Elizabeth attempted to revive interest in the order and its founder both in Sweden and Rome. Her proposal to establish a monastery of the congregation on the site where St Bridget had lived received no volunteers from the monasteries still extant. Having failed in this goal she decided to dedicate herself and three others to the care of the sick. They would also have as their mission the conversion of the Scandinavian people.
She returned to her homeland Sweden in 1923, where she was able to establish a community in Djursholm while she worked nursing the sick poor. The new congregation was established also in England in 1931, after she had received the approval of the Pope. That same year Elizabeth obtained the House of St Bridget in Rome for her new community. A foundation was made in India in 1937, which drew many new members. Canonical approval was given in 1940. She was also able to open a convent near the original site at Vadstena.

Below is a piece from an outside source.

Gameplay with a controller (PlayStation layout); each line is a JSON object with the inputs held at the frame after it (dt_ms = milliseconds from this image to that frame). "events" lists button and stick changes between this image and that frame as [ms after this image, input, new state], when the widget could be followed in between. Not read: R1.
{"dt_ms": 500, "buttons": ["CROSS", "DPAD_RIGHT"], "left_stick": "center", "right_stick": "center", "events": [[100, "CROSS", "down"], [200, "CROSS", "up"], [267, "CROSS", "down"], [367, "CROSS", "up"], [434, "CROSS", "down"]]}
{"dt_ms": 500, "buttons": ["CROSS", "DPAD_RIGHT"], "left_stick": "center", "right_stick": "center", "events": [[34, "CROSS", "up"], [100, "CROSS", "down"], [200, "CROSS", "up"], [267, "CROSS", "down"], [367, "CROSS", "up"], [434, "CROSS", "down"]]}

Elizabeth became known as "the second Bridget". Having performed many charitable works on behalf of the poor and those that suffered due to racial laws, she also promoted a movement for peace involving Christians and non-Christians. She also saved Jewish lives by hiding them in her convent in Rome.
On 23 April 1957, her health having been in decline for some time, Elizabeth gave her blessing to the sisters and held her raised hands in a solemn gesture in which she murmured these words: “Go to Heaven with hands full of love and virtues.” She received the sacraments and died on 24 April 1957. She was canonised by Pope Francis in 2016. She was also honoured as “Righteous Among Nations” in 2004, an award given to non-Jews who helped Jews during the Holocaust. She would be delighted to learn that the convent at Vadstena was refounded in 1963 as a Brigettine convent of the original branch of the congregation. She would also rejoice in the fact that in 1991 - the sixth centennial of St Bridget - Pope John Paul II and two Lutheran bishops prayed together before the burial place of St Peter in Rome as an ecumenical gesture.
St Elizabeth Hesselbad, pray for us.